La primavera araba ha avuto anch’essa implicazioni importanti per la Cina, non solo politiche. Da un lato l’evacuazione in urgenza di 34.000 cittadini cinesi dalla Libia ha mostrato che le imprese cinesi sono ancora impreparate nel valutare la portata dei rischi della globalizzazione. Dall'altro, l’elezione in Zambia di un candidato anti-cinese, Michael Sata, ha messo in evidenza un’altra faccia rischiosa del dinamismo delle relazioni sino-africane - nonostante egli abbia, in seguito, adottato un’attitudine conciliante. Lungi dal farsi impressionare, la Cina ha incrementato ulteriormente le missioni di alto livello, anche in Paesi fragili come lo Zimbabwe, oltre ad aver sostenuto l’ingresso del Sud Africa nel club dei Brics, avvenuto al vertice di Sanya nel 2011.
La crisi, in compenso, ha fatto sorgere dubbi sulla capacità dell’Europa di difendere i propri valori e interessi in Africa. Si è addirittura assistito al paradossale intervento di un Paese africano, l’Angola, in soccorso all’antica potenza imperiale, il Portogallo. Ma questo non vuol dire che l’Europa sia rimasta a guardare. Dopo la corsa all’Africa dei massimi dirigenti europei nel luglio scorso, nel 2012, anche l’Italia si è desta: visite del Presidente Napolitano in Tunisia, del Presidente del Consiglio in Libia ed Egitto, del Ministro degli Esteri in Etiopia e Mozambico.
Se la crisi ha dato ulteriore vigore alle relazioni economiche sino-africane, che dire dei dubbi sulla loro efficacia come strumento per la crescita? Le cancellerie occidentali, dopo aver manifestato crescenti preoccupazioni di natura politica ed economica, hanno dovuto ammettere che la realtà è più complessa.

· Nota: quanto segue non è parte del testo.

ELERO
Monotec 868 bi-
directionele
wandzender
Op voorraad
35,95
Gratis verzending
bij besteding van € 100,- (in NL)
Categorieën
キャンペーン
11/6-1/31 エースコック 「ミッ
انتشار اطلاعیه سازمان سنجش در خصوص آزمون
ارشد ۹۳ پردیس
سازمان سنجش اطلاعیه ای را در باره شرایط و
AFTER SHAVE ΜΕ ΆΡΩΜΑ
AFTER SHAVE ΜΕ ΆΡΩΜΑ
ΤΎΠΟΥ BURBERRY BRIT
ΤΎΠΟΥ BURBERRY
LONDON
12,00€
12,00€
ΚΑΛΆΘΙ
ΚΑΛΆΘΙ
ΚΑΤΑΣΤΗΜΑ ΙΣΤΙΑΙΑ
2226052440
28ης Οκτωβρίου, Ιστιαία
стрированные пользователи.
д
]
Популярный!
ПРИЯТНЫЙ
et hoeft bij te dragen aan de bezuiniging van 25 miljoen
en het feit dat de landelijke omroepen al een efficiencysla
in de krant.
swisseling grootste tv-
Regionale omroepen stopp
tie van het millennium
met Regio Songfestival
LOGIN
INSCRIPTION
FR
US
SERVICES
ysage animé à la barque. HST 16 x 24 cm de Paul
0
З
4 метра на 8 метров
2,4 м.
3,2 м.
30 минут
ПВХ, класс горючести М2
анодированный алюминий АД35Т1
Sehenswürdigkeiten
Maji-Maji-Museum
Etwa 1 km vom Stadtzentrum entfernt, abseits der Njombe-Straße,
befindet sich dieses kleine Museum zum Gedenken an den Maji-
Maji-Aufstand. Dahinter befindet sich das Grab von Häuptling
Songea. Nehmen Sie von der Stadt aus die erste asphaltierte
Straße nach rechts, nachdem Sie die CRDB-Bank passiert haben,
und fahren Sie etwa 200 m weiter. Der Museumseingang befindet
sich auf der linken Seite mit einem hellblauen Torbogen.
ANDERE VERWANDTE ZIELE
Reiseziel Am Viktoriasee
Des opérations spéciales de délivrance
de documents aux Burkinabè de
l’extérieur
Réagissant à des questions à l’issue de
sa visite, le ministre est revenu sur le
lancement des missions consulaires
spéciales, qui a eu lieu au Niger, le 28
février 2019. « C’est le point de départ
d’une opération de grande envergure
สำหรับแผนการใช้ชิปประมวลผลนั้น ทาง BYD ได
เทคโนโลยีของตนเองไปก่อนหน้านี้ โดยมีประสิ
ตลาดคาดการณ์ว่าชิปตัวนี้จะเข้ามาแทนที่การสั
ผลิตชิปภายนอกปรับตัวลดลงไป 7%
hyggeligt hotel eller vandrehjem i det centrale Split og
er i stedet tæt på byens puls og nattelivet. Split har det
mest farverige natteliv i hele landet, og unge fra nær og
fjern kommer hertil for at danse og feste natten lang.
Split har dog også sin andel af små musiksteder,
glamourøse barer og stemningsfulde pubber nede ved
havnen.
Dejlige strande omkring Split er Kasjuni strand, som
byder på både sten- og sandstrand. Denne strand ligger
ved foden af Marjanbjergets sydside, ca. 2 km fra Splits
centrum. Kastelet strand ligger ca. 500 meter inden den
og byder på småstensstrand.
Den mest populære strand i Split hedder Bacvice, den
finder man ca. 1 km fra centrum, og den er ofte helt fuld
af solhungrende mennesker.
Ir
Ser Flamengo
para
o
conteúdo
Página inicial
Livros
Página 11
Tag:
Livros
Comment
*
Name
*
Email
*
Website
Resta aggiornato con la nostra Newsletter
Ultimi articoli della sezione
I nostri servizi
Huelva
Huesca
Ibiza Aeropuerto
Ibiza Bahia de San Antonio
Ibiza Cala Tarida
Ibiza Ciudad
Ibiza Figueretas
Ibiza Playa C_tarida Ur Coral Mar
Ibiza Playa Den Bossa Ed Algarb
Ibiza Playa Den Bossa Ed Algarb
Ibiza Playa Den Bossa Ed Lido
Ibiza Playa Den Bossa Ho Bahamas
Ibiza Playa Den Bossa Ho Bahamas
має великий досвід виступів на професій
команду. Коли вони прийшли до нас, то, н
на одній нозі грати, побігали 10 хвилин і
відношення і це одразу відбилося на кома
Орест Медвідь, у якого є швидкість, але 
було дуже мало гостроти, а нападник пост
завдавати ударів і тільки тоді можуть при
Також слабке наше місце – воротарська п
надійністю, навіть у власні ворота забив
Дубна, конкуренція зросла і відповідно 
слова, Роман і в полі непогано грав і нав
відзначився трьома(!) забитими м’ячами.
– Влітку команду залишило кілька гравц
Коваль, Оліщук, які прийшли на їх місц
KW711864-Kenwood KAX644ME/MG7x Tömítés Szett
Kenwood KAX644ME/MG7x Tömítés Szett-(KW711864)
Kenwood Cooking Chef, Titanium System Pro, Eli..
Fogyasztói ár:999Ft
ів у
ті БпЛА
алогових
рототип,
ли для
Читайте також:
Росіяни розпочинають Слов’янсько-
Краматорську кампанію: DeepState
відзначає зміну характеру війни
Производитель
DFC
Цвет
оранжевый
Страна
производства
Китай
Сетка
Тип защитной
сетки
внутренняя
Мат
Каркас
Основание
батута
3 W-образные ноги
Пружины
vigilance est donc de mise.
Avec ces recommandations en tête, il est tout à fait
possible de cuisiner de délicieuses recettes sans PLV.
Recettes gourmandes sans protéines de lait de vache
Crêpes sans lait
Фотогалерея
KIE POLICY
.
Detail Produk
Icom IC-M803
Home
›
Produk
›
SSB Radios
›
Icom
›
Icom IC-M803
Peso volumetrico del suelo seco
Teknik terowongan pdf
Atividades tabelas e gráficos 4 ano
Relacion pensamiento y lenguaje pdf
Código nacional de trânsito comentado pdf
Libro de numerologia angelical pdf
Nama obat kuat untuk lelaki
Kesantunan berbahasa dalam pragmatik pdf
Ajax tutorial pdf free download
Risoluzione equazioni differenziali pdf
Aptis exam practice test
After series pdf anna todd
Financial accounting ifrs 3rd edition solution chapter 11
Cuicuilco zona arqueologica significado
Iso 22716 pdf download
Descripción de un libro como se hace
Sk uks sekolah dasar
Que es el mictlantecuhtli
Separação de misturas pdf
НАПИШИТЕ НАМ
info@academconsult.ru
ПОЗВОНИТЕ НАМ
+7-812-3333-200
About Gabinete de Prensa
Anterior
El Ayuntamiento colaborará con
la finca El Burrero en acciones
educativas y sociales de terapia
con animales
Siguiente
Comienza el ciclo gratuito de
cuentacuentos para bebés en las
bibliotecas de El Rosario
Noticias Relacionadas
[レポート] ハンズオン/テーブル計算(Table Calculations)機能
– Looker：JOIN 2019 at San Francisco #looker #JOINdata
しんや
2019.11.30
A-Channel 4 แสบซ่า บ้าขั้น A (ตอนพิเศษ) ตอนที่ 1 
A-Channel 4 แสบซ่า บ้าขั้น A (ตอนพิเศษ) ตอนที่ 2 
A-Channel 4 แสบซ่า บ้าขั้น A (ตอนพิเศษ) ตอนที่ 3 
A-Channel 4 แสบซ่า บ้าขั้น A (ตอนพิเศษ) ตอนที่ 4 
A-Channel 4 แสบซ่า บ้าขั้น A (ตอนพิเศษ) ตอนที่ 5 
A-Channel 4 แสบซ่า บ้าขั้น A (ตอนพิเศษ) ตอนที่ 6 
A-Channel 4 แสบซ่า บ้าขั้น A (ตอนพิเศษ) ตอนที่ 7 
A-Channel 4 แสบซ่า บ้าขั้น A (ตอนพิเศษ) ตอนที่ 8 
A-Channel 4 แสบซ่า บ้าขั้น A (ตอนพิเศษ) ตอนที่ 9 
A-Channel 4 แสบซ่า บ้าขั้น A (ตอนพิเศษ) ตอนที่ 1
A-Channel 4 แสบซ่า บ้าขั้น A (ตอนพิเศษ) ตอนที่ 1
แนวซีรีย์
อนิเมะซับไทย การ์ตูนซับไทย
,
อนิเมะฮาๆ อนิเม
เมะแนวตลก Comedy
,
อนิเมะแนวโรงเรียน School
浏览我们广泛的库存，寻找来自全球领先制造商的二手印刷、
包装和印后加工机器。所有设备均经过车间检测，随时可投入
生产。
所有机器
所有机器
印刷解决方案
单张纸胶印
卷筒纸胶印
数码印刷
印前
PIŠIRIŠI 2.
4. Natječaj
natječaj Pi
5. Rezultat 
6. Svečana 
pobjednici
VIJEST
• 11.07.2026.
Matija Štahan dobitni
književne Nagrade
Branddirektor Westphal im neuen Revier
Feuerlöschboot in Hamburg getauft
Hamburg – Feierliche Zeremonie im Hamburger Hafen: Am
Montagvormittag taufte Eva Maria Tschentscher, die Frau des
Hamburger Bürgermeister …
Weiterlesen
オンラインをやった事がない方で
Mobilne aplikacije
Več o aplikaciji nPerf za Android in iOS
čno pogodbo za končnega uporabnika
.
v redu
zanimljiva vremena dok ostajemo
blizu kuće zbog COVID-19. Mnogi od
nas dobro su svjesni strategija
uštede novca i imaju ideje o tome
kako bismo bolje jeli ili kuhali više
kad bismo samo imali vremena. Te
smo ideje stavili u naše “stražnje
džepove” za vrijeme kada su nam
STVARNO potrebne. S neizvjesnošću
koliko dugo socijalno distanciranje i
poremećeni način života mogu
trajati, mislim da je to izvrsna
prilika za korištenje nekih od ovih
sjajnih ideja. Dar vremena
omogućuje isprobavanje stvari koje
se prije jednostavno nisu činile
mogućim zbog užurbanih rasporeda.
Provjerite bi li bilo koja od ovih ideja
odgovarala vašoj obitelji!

Certamente la Cina non ha la bacchetta magica per risolvere i problemi del sottosviluppo africano – dall’istruzione alle infrastrutture, dai conflitti alla sanità – ma non è neppure l’orco che ostacola l’applicazione di soluzioni ideate a tavolino in qualche think tank del Nord. Come altri nuovi protagonisti, la Cina sostiene di fornire non aiuto pubblico allo sviluppo, bensì cooperazione internazionale. Il che significa sia porre maggior enfasi sulla costruzione di infrastrutture, sia considerare i crediti pubblici alle esportazione tra i flussi destinati alla cooperazione. Come sempre quando si parla di petrolio, ci sono episodi poco chiari, ed è noto che Pechino non impone condizioni politiche o di governance al proprio intervento, se non il rispetto della One-China policy. Ma, nel complesso, l’intervento cinese sembra seguire logiche non diverse, e magari anche più proficue, di quelle dei donatori tradizionali.
La Cina continua a offrire prospettive interessanti all’Africa, ma l’Europa può, e deve, giocare la sua parte. L’importante è continuare il dialogo – esemplare in questo senso quello avviato dalla Fondazione per la collaborazione tra i Popoli – per garantire la coerenza dei diversi interventi, costruire sinergie e adattarle alla dinamicità della globalizzazione.